My favourite T-shirt is one bought for me in a vintage shop by a friend, which is bright purple and says: "WARNING: I go from zero to bitch in 4.3 seconds."
Most women who own their inner bitch found her one day while they were trying to get noticed. In my case it was the shoulder-padded, briefcase-clad 80s and 90s, when women learned that if you acted like a man, strutted like a man and swore like a man, people took you seriously.
Careers were carved by women f-ing and blinding, yelling and barking, strutting and posturing. But as Bette Davis said: "When a man gives his opinion, he's a man; when a woman gives her opinion, she's a bitch."

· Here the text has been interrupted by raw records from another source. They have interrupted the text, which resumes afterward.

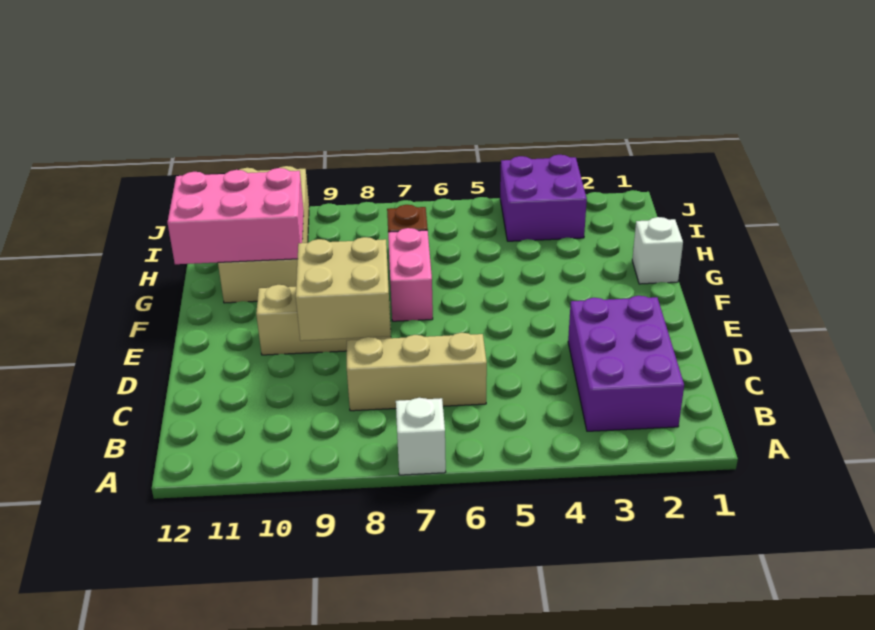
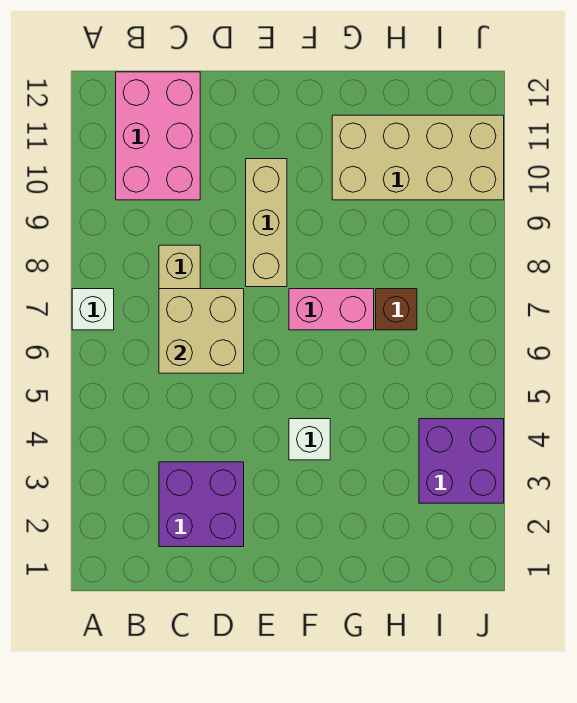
purple 2x3 brick [568,296,684,431] -> purple 2x2 brick [159,462,244,547]
tan 2x2 brick [296,237,391,341] -> tan 2x2 brick moved to [159,289,244,373]
white 1x1 brick [632,217,683,284] -> white 1x1 brick moved to [289,419,330,460]
pink 2x3 brick [167,168,304,264] -> pink 2x3 brick moved to [116,72,200,200]

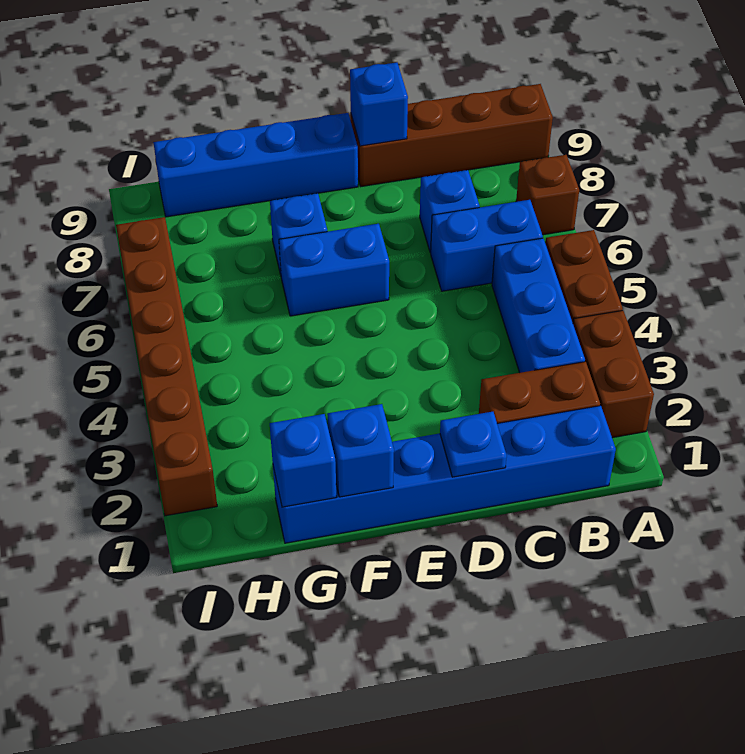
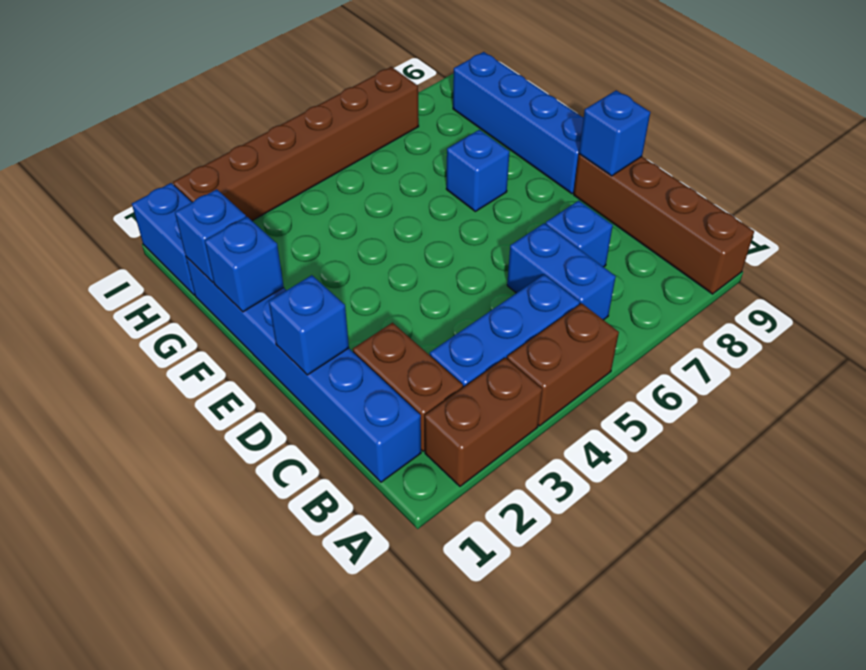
brown 1x1 brick [516,155,579,235] -> none
blue 1x1 plate [440,412,507,477] -> blue 1x1 brick [269,275,349,375]
blue 1x2 brick [279,224,389,316] -> blue 1x2 brick moved to [132,183,195,295]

Today my bitch has been tamed somewhat, and is let out only on special occasions for protection, or simply to impress someone. She's a great one-trick pony, my bitch. But she has left me with the social handicap that men will never hit on me - I must be the only 45-year-old pick-up line virgin. Not for me the "Quick call heaven, I heard they'd lost an angel and I've just found her" or even the more simplistic "Wanna root?" Instead, men tend to hang around me for so long that in the end I simply say: "Did you want something?" And it turns out they did.
Men also regard you with all the warmth and enthusiasm of a postie with a wild dog gnashing at him over the fence. They stand poised and ready for you to bite their heads off at any moment. They're nearly right, I tend to bite further down.
Men will also react in horror when you use the word "no" frequently. They don't like women saying no - that's why we have rape crisis centres and women's refuges.
The true bitch comes from a place of strength and often humour. But lately I've had to clarify what kind of bitch I'm being called because there's another kind emerging, who I'll have nothing to do with - that snarling insecure woman whose self-esteem is so low she can look at other women only with envy. This is the schoolyard bitch, the bully, the threatened one. There's one in every workplace, in every social group.
Where was she when we were knocking our bitch into shape climbing the ladder, smashing a glass ceiling or two and storming in and out of meetings? Making the tea and draining the clothing boutiques of anything floral and the cosmetic stores of pink lipstick.
Sticking around long enough for the dust to settle then offering herself at a reduced rate and an eighth of the attitude after all the hard work had been done.
I don't think this bitch has earned her stripes, or ever will. She's a faux bitch and if you call me one of those bitches I'll bite really hard.
The amazing thing is that this bitch is so subtle you sometimes miss her. When you find one you can't quite believe that the woman with no style, who wouldn't send a ripple of interest across the pond of life could find the wherewithal to be that hurtful. What a bitch.